=== DATA EXTRACT ===

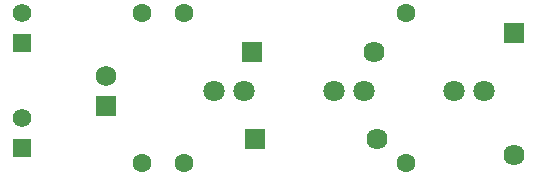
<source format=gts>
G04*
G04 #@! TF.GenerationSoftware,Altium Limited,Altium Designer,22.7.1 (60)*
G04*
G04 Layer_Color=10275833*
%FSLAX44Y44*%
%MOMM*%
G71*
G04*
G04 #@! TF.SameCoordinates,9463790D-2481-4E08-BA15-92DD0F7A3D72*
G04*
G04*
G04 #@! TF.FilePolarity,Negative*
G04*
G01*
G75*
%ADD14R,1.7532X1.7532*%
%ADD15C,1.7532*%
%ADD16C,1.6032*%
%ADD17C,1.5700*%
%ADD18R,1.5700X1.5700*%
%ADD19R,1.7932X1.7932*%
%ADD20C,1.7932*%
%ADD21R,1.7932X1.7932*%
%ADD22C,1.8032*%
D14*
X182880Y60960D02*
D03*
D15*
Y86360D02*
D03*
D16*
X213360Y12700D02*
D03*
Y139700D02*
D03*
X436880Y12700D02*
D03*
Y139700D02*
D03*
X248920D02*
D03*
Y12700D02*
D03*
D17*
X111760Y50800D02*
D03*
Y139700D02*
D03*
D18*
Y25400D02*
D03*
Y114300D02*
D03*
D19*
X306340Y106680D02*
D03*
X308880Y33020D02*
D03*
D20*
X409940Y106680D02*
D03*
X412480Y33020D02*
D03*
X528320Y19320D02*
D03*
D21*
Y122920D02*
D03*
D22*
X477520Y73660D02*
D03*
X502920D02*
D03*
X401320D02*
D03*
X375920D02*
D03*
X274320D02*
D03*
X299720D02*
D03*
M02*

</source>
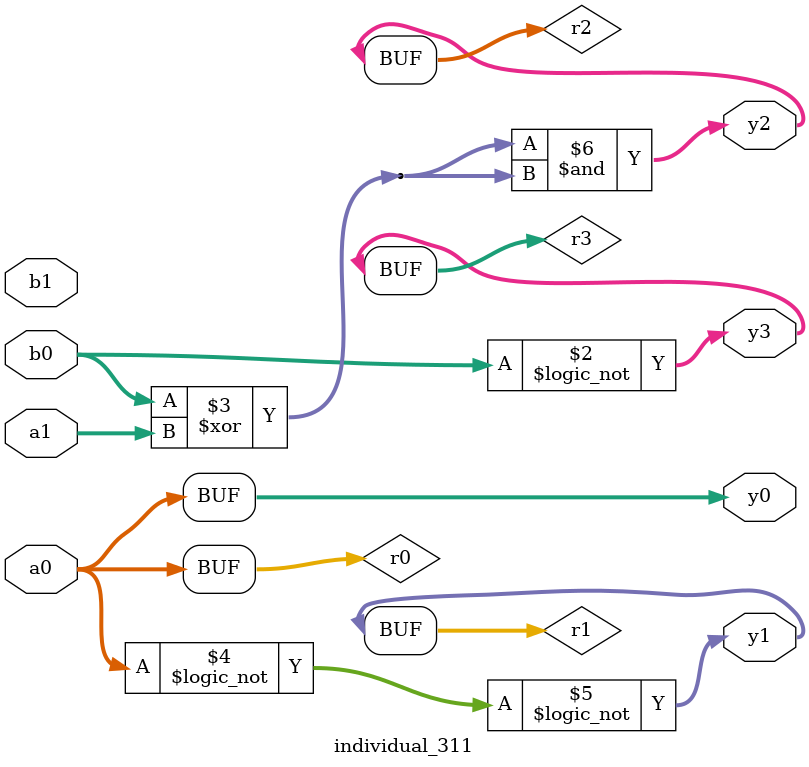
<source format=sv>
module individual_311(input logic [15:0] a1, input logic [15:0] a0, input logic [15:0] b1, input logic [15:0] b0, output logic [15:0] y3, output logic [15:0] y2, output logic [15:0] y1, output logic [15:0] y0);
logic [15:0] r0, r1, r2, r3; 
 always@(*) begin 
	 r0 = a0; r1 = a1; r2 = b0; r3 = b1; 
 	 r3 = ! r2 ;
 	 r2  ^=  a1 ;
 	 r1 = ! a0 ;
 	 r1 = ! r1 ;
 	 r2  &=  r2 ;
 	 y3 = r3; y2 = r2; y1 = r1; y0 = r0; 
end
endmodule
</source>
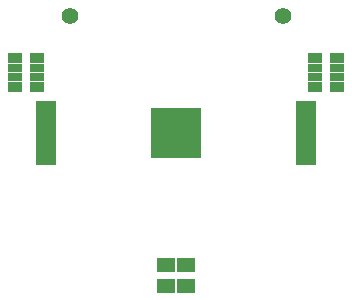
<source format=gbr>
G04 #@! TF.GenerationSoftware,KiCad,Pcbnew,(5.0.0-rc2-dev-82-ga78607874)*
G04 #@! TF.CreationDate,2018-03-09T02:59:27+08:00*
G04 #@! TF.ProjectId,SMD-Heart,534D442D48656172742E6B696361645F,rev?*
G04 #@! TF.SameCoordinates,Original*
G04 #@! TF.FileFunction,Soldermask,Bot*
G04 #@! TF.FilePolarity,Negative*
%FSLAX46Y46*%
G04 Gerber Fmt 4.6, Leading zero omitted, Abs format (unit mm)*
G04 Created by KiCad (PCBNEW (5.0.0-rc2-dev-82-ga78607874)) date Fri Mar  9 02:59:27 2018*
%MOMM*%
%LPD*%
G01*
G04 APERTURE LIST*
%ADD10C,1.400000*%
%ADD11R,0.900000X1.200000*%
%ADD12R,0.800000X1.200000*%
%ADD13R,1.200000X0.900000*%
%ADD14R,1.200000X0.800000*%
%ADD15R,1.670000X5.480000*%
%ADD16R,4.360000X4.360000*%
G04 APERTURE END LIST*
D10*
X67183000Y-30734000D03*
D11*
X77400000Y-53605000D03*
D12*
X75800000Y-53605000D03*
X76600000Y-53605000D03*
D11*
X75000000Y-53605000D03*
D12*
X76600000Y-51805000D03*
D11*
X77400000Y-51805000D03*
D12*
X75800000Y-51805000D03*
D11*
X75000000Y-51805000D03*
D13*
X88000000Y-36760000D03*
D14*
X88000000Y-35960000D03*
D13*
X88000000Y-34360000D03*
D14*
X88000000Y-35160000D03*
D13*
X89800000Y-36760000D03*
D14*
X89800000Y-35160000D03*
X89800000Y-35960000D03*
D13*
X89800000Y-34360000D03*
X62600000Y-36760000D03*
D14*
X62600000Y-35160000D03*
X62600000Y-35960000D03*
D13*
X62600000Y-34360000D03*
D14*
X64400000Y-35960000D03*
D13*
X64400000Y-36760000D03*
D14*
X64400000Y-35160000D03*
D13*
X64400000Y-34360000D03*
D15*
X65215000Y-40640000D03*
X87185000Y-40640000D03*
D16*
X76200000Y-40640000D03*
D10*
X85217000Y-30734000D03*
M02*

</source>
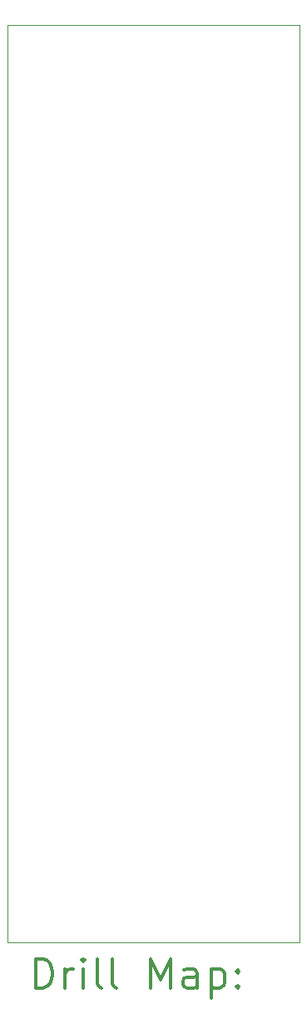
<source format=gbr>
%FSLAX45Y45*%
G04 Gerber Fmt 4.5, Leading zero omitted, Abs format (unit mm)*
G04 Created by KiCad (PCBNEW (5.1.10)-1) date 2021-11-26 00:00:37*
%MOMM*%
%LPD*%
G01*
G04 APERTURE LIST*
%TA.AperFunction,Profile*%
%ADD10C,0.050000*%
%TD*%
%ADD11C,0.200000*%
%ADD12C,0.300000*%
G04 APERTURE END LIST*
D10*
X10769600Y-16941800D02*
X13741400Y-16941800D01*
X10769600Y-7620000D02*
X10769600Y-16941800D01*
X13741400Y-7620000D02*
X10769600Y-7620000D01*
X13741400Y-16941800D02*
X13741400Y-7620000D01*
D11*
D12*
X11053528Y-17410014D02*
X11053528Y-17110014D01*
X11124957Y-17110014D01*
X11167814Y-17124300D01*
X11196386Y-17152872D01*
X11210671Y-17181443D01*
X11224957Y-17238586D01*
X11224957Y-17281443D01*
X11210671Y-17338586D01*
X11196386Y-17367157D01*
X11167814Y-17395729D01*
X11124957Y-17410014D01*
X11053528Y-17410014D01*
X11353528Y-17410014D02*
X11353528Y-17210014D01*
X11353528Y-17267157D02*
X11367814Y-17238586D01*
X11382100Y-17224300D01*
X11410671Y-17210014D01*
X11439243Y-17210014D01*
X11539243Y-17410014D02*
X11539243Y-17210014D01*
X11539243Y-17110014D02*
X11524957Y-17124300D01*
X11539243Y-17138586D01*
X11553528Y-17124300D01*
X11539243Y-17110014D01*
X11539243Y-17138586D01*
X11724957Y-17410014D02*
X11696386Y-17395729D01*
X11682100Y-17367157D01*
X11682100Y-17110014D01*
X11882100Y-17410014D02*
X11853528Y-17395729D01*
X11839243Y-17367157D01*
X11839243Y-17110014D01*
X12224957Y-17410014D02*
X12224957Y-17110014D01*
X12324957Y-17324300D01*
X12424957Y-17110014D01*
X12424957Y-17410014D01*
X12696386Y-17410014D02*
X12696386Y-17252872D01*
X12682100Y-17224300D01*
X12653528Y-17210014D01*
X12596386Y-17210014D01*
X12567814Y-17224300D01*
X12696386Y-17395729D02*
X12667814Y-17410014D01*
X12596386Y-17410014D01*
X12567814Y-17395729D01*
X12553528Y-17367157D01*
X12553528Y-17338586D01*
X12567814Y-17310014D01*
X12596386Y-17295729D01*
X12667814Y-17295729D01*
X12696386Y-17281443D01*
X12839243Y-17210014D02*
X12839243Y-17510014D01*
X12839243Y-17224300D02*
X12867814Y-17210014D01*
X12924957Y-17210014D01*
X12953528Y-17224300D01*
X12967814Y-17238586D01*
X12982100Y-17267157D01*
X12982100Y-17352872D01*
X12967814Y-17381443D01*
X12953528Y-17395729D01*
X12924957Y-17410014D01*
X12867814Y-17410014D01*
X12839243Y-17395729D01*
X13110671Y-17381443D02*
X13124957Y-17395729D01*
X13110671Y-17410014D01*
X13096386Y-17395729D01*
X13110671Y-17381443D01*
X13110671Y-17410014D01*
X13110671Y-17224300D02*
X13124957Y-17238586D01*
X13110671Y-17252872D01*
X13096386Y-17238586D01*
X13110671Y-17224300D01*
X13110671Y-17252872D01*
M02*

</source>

===

* **AIM OF THE EXERCISE**: Write out every entry exactly. Pictures do not belong in the copy.

* **PROBLEM SOLUTION**:
<source format=gts>
G04*
G04 #@! TF.GenerationSoftware,Altium Limited,Altium Designer,22.7.1 (60)*
G04*
G04 Layer_Color=10275833*
%FSLAX44Y44*%
%MOMM*%
G71*
G04*
G04 #@! TF.SameCoordinates,9463790D-2481-4E08-BA15-92DD0F7A3D72*
G04*
G04*
G04 #@! TF.FilePolarity,Negative*
G04*
G01*
G75*
%ADD14R,1.7532X1.7532*%
%ADD15C,1.7532*%
%ADD16C,1.6032*%
%ADD17C,1.5700*%
%ADD18R,1.5700X1.5700*%
%ADD19R,1.7932X1.7932*%
%ADD20C,1.7932*%
%ADD21R,1.7932X1.7932*%
%ADD22C,1.8032*%
D14*
X182880Y60960D02*
D03*
D15*
Y86360D02*
D03*
D16*
X213360Y12700D02*
D03*
Y139700D02*
D03*
X436880Y12700D02*
D03*
Y139700D02*
D03*
X248920D02*
D03*
Y12700D02*
D03*
D17*
X111760Y50800D02*
D03*
Y139700D02*
D03*
D18*
Y25400D02*
D03*
Y114300D02*
D03*
D19*
X306340Y106680D02*
D03*
X308880Y33020D02*
D03*
D20*
X409940Y106680D02*
D03*
X412480Y33020D02*
D03*
X528320Y19320D02*
D03*
D21*
Y122920D02*
D03*
D22*
X477520Y73660D02*
D03*
X502920D02*
D03*
X401320D02*
D03*
X375920D02*
D03*
X274320D02*
D03*
X299720D02*
D03*
M02*

</source>
<source format=sv>
module individual_311(input logic [15:0] a1, input logic [15:0] a0, input logic [15:0] b1, input logic [15:0] b0, output logic [15:0] y3, output logic [15:0] y2, output logic [15:0] y1, output logic [15:0] y0);
logic [15:0] r0, r1, r2, r3; 
 always@(*) begin 
	 r0 = a0; r1 = a1; r2 = b0; r3 = b1; 
 	 r3 = ! r2 ;
 	 r2  ^=  a1 ;
 	 r1 = ! a0 ;
 	 r1 = ! r1 ;
 	 r2  &=  r2 ;
 	 y3 = r3; y2 = r2; y1 = r1; y0 = r0; 
end
endmodule
</source>
<source format=gbr>
G04 #@! TF.GenerationSoftware,KiCad,Pcbnew,(5.0.0-rc2-dev-82-ga78607874)*
G04 #@! TF.CreationDate,2018-03-09T02:59:27+08:00*
G04 #@! TF.ProjectId,SMD-Heart,534D442D48656172742E6B696361645F,rev?*
G04 #@! TF.SameCoordinates,Original*
G04 #@! TF.FileFunction,Soldermask,Bot*
G04 #@! TF.FilePolarity,Negative*
%FSLAX46Y46*%
G04 Gerber Fmt 4.6, Leading zero omitted, Abs format (unit mm)*
G04 Created by KiCad (PCBNEW (5.0.0-rc2-dev-82-ga78607874)) date Fri Mar  9 02:59:27 2018*
%MOMM*%
%LPD*%
G01*
G04 APERTURE LIST*
%ADD10C,1.400000*%
%ADD11R,0.900000X1.200000*%
%ADD12R,0.800000X1.200000*%
%ADD13R,1.200000X0.900000*%
%ADD14R,1.200000X0.800000*%
%ADD15R,1.670000X5.480000*%
%ADD16R,4.360000X4.360000*%
G04 APERTURE END LIST*
D10*
X67183000Y-30734000D03*
D11*
X77400000Y-53605000D03*
D12*
X75800000Y-53605000D03*
X76600000Y-53605000D03*
D11*
X75000000Y-53605000D03*
D12*
X76600000Y-51805000D03*
D11*
X77400000Y-51805000D03*
D12*
X75800000Y-51805000D03*
D11*
X75000000Y-51805000D03*
D13*
X88000000Y-36760000D03*
D14*
X88000000Y-35960000D03*
D13*
X88000000Y-34360000D03*
D14*
X88000000Y-35160000D03*
D13*
X89800000Y-36760000D03*
D14*
X89800000Y-35160000D03*
X89800000Y-35960000D03*
D13*
X89800000Y-34360000D03*
X62600000Y-36760000D03*
D14*
X62600000Y-35160000D03*
X62600000Y-35960000D03*
D13*
X62600000Y-34360000D03*
D14*
X64400000Y-35960000D03*
D13*
X64400000Y-36760000D03*
D14*
X64400000Y-35160000D03*
D13*
X64400000Y-34360000D03*
D15*
X65215000Y-40640000D03*
X87185000Y-40640000D03*
D16*
X76200000Y-40640000D03*
D10*
X85217000Y-30734000D03*
M02*

</source>
<source format=gbr>
%FSLAX45Y45*%
G04 Gerber Fmt 4.5, Leading zero omitted, Abs format (unit mm)*
G04 Created by KiCad (PCBNEW (5.1.10)-1) date 2021-11-26 00:00:37*
%MOMM*%
%LPD*%
G01*
G04 APERTURE LIST*
%TA.AperFunction,Profile*%
%ADD10C,0.050000*%
%TD*%
%ADD11C,0.200000*%
%ADD12C,0.300000*%
G04 APERTURE END LIST*
D10*
X10769600Y-16941800D02*
X13741400Y-16941800D01*
X10769600Y-7620000D02*
X10769600Y-16941800D01*
X13741400Y-7620000D02*
X10769600Y-7620000D01*
X13741400Y-16941800D02*
X13741400Y-7620000D01*
D11*
D12*
X11053528Y-17410014D02*
X11053528Y-17110014D01*
X11124957Y-17110014D01*
X11167814Y-17124300D01*
X11196386Y-17152872D01*
X11210671Y-17181443D01*
X11224957Y-17238586D01*
X11224957Y-17281443D01*
X11210671Y-17338586D01*
X11196386Y-17367157D01*
X11167814Y-17395729D01*
X11124957Y-17410014D01*
X11053528Y-17410014D01*
X11353528Y-17410014D02*
X11353528Y-17210014D01*
X11353528Y-17267157D02*
X11367814Y-17238586D01*
X11382100Y-17224300D01*
X11410671Y-17210014D01*
X11439243Y-17210014D01*
X11539243Y-17410014D02*
X11539243Y-17210014D01*
X11539243Y-17110014D02*
X11524957Y-17124300D01*
X11539243Y-17138586D01*
X11553528Y-17124300D01*
X11539243Y-17110014D01*
X11539243Y-17138586D01*
X11724957Y-17410014D02*
X11696386Y-17395729D01*
X11682100Y-17367157D01*
X11682100Y-17110014D01*
X11882100Y-17410014D02*
X11853528Y-17395729D01*
X11839243Y-17367157D01*
X11839243Y-17110014D01*
X12224957Y-17410014D02*
X12224957Y-17110014D01*
X12324957Y-17324300D01*
X12424957Y-17110014D01*
X12424957Y-17410014D01*
X12696386Y-17410014D02*
X12696386Y-17252872D01*
X12682100Y-17224300D01*
X12653528Y-17210014D01*
X12596386Y-17210014D01*
X12567814Y-17224300D01*
X12696386Y-17395729D02*
X12667814Y-17410014D01*
X12596386Y-17410014D01*
X12567814Y-17395729D01*
X12553528Y-17367157D01*
X12553528Y-17338586D01*
X12567814Y-17310014D01*
X12596386Y-17295729D01*
X12667814Y-17295729D01*
X12696386Y-17281443D01*
X12839243Y-17210014D02*
X12839243Y-17510014D01*
X12839243Y-17224300D02*
X12867814Y-17210014D01*
X12924957Y-17210014D01*
X12953528Y-17224300D01*
X12967814Y-17238586D01*
X12982100Y-17267157D01*
X12982100Y-17352872D01*
X12967814Y-17381443D01*
X12953528Y-17395729D01*
X12924957Y-17410014D01*
X12867814Y-17410014D01*
X12839243Y-17395729D01*
X13110671Y-17381443D02*
X13124957Y-17395729D01*
X13110671Y-17410014D01*
X13096386Y-17395729D01*
X13110671Y-17381443D01*
X13110671Y-17410014D01*
X13110671Y-17224300D02*
X13124957Y-17238586D01*
X13110671Y-17252872D01*
X13096386Y-17238586D01*
X13110671Y-17224300D01*
X13110671Y-17252872D01*
M02*

</source>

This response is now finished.